=== WORK TO BE COMPLETED ===
Copy exactly the lines from the start of the data below through the one that carries "Figure 3. Chromatograms", and only those.

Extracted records
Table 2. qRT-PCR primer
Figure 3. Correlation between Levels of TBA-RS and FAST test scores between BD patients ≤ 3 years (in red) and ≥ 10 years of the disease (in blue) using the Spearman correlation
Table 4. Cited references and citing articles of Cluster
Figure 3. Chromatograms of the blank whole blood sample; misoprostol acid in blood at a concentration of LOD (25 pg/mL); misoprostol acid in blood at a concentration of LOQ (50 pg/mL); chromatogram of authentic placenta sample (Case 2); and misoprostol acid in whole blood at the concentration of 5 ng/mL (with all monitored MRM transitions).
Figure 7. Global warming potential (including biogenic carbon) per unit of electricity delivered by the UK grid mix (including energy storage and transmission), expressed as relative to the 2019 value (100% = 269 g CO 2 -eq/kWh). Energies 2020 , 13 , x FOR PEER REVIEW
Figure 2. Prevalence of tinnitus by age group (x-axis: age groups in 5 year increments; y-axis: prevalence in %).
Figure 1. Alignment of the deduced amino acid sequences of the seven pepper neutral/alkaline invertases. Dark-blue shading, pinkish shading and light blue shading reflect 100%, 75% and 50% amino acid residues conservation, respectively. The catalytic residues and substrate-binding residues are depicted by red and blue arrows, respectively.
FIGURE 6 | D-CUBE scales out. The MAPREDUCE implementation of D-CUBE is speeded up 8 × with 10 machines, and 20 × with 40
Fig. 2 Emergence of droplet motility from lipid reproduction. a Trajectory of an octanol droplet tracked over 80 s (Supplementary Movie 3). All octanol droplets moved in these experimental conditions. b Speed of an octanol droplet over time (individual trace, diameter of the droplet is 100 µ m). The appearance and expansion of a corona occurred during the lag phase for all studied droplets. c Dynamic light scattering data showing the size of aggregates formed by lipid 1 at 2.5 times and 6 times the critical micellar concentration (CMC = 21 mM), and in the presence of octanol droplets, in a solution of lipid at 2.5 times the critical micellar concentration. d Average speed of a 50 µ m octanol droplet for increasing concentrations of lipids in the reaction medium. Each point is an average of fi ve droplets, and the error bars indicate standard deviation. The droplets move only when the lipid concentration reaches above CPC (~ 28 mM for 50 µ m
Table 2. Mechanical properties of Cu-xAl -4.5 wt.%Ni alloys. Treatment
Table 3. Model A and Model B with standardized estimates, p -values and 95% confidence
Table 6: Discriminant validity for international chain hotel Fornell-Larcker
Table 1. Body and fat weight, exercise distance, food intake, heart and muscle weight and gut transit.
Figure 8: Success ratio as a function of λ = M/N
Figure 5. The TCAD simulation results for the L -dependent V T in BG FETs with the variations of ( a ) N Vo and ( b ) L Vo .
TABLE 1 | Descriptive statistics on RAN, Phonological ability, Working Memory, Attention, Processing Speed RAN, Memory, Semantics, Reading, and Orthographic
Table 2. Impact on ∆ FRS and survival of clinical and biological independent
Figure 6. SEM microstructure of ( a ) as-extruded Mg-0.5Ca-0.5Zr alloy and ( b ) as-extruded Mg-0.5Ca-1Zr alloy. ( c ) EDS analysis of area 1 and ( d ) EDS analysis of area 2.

=== RESPONSE ===
Table 2. qRT-PCR primer
Figure 3. Correlation between Levels of TBA-RS and FAST test scores between BD patients ≤ 3 years (in red) and ≥ 10 years of the disease (in blue) using the Spearman correlation
Table 4. Cited references and citing articles of Cluster
Figure 3. Chromatograms of the blank whole blood sample; misoprostol acid in blood at a concentration of LOD (25 pg/mL); misoprostol acid in blood at a concentration of LOQ (50 pg/mL); chromatogram of authentic placenta sample (Case 2); and misoprostol acid in whole blood at the concentration of 5 ng/mL (with all monitored MRM transitions).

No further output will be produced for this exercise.